Why plexes appeal to young buyers

  1. Mortgage assistance through rental income. Renting out the extra units allows owners to offset a significant portion of their mortgage payments. With the lower down‑payment requirement for owner‑occupied plexes, monthly costs can be easier to manage, and rental income accelerates the build‑up of equity.
  2. Government support and grants. CMHC’s FTHBI lowers the barrier to entry by permitting down payments as low as 5 % for 1‑ and 2‑unit properties and 10 % for 3‑ or 4‑unit homes. Energy‑efficiency grants under the Greener Homes Initiative apply to multi‑unit dwellings, allowing owners to upgrade insulation, heating and windows and reduce operating costs.
  3. Tax deductions reduce operating expenses. CRA guidelines permit deductions for advertising, insurance, mortgage interest, repairs, salaries, property taxes, travel and utilities. These deductions can offset rental income and improve the overall return on investment.
  4. Contribution to housing supply. Government policy encourages gentle density to address the housing shortage. By purchasing and upgrading plexes, young buyers are part of the solution, increasing the number of rental units and benefitting from programs designed to support multi‑unit ownership.
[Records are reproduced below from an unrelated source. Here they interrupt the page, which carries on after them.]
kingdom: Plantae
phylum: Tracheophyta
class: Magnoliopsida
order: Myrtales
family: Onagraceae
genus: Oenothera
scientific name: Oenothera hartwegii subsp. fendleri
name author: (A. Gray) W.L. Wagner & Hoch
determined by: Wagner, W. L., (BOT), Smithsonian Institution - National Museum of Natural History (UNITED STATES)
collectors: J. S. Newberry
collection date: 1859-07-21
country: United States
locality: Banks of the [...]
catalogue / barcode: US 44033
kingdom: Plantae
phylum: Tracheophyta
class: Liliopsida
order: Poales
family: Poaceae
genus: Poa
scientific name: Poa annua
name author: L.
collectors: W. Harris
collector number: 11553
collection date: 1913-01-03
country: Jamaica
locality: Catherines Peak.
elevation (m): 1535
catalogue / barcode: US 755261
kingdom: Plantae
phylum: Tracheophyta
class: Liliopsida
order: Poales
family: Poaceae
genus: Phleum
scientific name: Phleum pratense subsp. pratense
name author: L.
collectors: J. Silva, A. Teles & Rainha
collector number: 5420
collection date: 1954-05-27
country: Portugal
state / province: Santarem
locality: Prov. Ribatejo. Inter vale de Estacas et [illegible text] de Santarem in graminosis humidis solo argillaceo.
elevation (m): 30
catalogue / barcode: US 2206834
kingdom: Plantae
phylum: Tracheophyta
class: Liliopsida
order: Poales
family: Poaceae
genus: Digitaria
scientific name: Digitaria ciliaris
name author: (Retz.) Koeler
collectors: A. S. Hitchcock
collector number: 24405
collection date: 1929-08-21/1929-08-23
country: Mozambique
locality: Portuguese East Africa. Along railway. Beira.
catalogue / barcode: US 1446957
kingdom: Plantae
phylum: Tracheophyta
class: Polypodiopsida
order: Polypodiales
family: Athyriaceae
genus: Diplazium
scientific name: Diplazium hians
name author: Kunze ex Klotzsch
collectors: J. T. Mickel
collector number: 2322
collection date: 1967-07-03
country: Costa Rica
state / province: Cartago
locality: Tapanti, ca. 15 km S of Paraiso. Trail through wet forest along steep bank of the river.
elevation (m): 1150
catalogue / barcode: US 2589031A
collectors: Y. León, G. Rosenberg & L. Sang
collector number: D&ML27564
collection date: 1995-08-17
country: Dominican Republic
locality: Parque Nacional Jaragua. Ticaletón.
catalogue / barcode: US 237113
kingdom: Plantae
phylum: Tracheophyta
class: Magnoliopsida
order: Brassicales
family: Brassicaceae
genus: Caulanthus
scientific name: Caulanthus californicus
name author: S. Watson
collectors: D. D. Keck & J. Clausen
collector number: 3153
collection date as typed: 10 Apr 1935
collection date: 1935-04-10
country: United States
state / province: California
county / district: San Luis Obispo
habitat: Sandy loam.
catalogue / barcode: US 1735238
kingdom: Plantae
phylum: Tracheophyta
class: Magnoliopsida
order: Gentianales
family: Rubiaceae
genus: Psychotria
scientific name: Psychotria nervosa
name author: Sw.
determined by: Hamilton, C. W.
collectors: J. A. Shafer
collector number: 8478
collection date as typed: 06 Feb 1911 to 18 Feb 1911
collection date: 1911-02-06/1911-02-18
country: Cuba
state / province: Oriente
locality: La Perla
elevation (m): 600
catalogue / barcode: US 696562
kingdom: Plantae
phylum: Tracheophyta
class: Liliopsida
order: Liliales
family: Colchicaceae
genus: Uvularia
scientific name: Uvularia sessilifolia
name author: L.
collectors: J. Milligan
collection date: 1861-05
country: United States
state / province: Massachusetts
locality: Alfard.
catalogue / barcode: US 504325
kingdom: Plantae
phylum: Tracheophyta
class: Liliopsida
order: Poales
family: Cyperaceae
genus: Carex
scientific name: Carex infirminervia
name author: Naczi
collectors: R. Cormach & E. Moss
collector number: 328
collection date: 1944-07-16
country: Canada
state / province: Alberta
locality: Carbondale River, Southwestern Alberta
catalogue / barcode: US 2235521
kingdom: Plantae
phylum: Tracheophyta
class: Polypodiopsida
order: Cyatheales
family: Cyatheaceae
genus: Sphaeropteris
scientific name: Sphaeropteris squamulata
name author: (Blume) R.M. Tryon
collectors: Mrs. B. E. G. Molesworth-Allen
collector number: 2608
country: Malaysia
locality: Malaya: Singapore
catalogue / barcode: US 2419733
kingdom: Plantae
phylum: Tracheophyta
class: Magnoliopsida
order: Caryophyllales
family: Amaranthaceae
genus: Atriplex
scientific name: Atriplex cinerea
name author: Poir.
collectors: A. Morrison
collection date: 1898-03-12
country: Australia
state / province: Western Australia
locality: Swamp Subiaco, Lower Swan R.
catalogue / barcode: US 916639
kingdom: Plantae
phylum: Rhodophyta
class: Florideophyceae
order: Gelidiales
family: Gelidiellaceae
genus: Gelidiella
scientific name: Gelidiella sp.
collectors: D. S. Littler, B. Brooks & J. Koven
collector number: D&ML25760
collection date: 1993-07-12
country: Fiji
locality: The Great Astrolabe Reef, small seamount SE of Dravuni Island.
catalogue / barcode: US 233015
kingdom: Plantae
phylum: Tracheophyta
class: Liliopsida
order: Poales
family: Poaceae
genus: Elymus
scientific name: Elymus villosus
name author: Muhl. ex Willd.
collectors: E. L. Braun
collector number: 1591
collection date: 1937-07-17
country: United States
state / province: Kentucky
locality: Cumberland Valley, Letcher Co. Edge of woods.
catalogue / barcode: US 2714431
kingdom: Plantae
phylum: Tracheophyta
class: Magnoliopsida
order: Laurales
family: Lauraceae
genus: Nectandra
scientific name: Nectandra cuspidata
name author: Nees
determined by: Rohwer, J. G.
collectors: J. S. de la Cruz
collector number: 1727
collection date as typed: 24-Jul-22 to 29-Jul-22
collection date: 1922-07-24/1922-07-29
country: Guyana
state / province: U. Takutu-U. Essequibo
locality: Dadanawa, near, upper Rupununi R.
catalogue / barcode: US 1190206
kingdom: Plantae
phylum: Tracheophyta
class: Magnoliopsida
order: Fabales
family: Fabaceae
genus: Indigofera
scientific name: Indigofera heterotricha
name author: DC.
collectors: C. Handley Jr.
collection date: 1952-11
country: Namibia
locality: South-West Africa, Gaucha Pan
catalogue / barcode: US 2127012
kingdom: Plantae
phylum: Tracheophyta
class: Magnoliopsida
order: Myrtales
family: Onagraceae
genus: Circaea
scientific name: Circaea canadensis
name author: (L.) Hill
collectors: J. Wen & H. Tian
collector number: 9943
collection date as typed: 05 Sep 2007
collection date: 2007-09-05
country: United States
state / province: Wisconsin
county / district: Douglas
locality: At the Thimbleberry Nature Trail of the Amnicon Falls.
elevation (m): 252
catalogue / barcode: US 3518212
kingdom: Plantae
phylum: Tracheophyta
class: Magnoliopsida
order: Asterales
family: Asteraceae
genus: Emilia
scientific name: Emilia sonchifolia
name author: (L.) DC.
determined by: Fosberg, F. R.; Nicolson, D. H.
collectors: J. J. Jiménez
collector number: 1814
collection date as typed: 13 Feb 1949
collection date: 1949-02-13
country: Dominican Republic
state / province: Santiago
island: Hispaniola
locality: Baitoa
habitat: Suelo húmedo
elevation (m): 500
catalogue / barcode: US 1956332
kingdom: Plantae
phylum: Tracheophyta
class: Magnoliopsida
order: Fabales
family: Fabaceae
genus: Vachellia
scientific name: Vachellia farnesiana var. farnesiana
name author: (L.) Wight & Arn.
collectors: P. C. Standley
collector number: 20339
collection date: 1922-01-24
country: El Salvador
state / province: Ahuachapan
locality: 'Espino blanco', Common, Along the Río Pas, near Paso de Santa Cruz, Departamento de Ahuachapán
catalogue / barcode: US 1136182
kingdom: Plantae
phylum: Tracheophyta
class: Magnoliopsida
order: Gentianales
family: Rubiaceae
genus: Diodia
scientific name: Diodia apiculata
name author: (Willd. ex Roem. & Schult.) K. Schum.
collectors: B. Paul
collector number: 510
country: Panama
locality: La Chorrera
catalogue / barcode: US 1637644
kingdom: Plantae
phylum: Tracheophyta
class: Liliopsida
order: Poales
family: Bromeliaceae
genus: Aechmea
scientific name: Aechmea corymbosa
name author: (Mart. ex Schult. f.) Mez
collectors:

Considerations and challenges

While plexes offer many advantages, potential buyers should be aware of the responsibilities involved:

  • Shared living environment. Living in close proximity to tenants requires good communication and a willingness to resolve issues quickly. Privacy can be limited compared with a single‑family home.
  • Management duties. Owners must handle maintenance, manage tenancies, comply with local housing regulations and budget for repairs. Even though many expenses are deductible, they still require upfront cash and time.
  • Vacancies and tenant risk. Rental income is not guaranteed. Buyers should maintain a reserve fund to cover mortgage payments and repairs during vacancies.

Tips for prospective plex buyers

  1. Assess affordability carefully. Determine how much you can borrow and what rents you can reasonably expect. Include property taxes, insurance and maintenance in your calculations.
  2. Prioritise location and demand. Look for neighbourhoods with strong rental demand, good transportation links and amenities. These factors influence both vacancy rates and long‑term appreciation.
  3. Understand your obligations. Familiarise yourself with Quebec’s landlord–tenant legislation and municipal bylaws. Ensure leases, deposits and notices comply with local requirements.
  4. Plan for upgrades. Improvements to insulation, heating and windows may qualify for federal energy‑efficiency grants and can make your property more attractive to tenants.
  5. Consult professionals. A real‑estate broker, mortgage specialist and accountant can help you evaluate properties, secure financing and maximise tax deductions.

How Daphne Immobilier can help

Daphne Immobilier specialises in the Quebec market and understands the nuances of plex transactions. We can help you identify properties with strong rental potential, analyse cash‑flow projections and navigate mortgage‑insurance rules like the FTHBI. Our network of inspectors, contractors and legal professionals ensures that your purchase meets regulatory requirements and that any renovations align with programs such as the Canada Greener Homes Initiative. By partnering with us, you gain a trusted advisor committed to helping young buyers build wealth through smart real‑estate investments.

Conclusion

Multi‑unit homes are no longer just the domain of seasoned investors. With government initiatives that favour gentle density, down‑payment rules that make plexes accessible and tax deductions that improve cash flow, duplexes, triplexes and four plexes provide a compelling path to home ownership for young Quebecers. By living in one unit and renting the others, buyers can reduce their mortgage burden while contributing to the province’s housing supply. With careful planning and professional guidance, a plex can be the cornerstone of a strong financial future.
Whether you’re a first-time investor or an experienced buyer, exploring plex properties in Quebec’s real estate market can open the door to financial growth and stability.